Until then, the Indian musicologist should be content with “orders of magnitude” and indicative inferences. Is this better than consulting 10 veteran Rasika-s and observers of the music scene? I believe so, because Rasika-s can acquire "personal" preferences (biases, prejudices); impersonally generated numbers cannot. 

© Deepak S. Raja 2015

Tejaswinee Kelkar, Musicologist, IIIT Hyderabad, writes: 

How the data from hundreds and thousands of videos are even displayed to users for search queries is not an uncomplicated task. It is well known that in search algorithms, popular musicians / videos that are viewed more are marked as relevant far more times than other ones. This skews the access to videos that aren't by the few of the most popular artists. It is known that search queries make views and results quite a bit unequal, by algorithmically computing relevance based on things like 'views', which can be very misleading many a times. 

This means that the search and view data that we have is already skew and a little less indicative of actual preferences, as opposed to bottlenecked by search results options that are shown. This is worthy of enquiry because we are talking about a system in which the available choices are more salient for views than ideally 'all possible' choices. 

On google trends, they do allow us to peek at search query data on various google products including youtube, and including country of origin of query etc. On this site it is possible to find query results, which i think could be a good way to substantiate what we are finding already from the data you have collected. 

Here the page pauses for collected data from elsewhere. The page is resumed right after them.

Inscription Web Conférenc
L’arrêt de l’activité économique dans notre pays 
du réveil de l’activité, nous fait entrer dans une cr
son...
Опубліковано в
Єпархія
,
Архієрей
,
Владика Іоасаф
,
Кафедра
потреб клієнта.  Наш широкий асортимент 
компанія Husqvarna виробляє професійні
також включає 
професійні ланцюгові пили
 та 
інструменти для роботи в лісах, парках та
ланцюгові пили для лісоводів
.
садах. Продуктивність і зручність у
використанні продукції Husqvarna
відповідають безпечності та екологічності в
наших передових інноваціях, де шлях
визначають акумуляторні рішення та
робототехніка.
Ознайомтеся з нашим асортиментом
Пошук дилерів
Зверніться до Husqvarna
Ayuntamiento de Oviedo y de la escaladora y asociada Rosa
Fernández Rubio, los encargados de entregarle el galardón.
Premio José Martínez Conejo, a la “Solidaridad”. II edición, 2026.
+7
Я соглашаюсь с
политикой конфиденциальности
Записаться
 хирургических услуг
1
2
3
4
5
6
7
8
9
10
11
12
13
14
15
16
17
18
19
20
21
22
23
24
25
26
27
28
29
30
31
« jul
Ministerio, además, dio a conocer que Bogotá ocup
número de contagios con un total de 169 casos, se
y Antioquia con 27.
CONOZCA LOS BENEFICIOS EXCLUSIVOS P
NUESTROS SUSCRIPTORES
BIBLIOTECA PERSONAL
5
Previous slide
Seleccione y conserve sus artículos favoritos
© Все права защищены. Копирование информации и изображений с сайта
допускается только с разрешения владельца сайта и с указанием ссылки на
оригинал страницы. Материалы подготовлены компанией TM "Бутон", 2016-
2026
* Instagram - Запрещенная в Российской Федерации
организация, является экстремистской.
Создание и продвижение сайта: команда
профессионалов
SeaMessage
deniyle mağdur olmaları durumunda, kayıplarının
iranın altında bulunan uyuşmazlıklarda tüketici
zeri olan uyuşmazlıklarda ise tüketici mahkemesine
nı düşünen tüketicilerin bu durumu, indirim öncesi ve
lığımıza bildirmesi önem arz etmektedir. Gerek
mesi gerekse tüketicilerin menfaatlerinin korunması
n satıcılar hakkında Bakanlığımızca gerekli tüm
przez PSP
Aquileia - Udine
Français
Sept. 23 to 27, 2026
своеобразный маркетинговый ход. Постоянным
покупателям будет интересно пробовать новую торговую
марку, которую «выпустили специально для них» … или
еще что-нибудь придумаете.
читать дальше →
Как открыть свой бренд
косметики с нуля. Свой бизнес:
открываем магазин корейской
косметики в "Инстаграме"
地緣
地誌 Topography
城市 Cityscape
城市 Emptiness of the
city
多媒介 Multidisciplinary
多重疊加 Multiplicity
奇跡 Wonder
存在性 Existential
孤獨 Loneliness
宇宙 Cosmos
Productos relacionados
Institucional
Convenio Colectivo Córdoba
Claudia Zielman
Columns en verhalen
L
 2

Computational ontologies are quite responsible for the structure of music query results. The IEEE ontology, which is used for music databasing in most software such as iTunes, etc - is completely unrelated to the actual structuring features that we would like in classical music, as it has categories like 'genre', 'artist', 'album', which are less relevant to us than, say 'raga', 'gharana', 'form (khyal / dhrupad)' etc. We are trying to work on this by developing new ontologies that are relevant to the categories we want to search, and trying to build a system which will search open data (like youtube) through ontological annotations.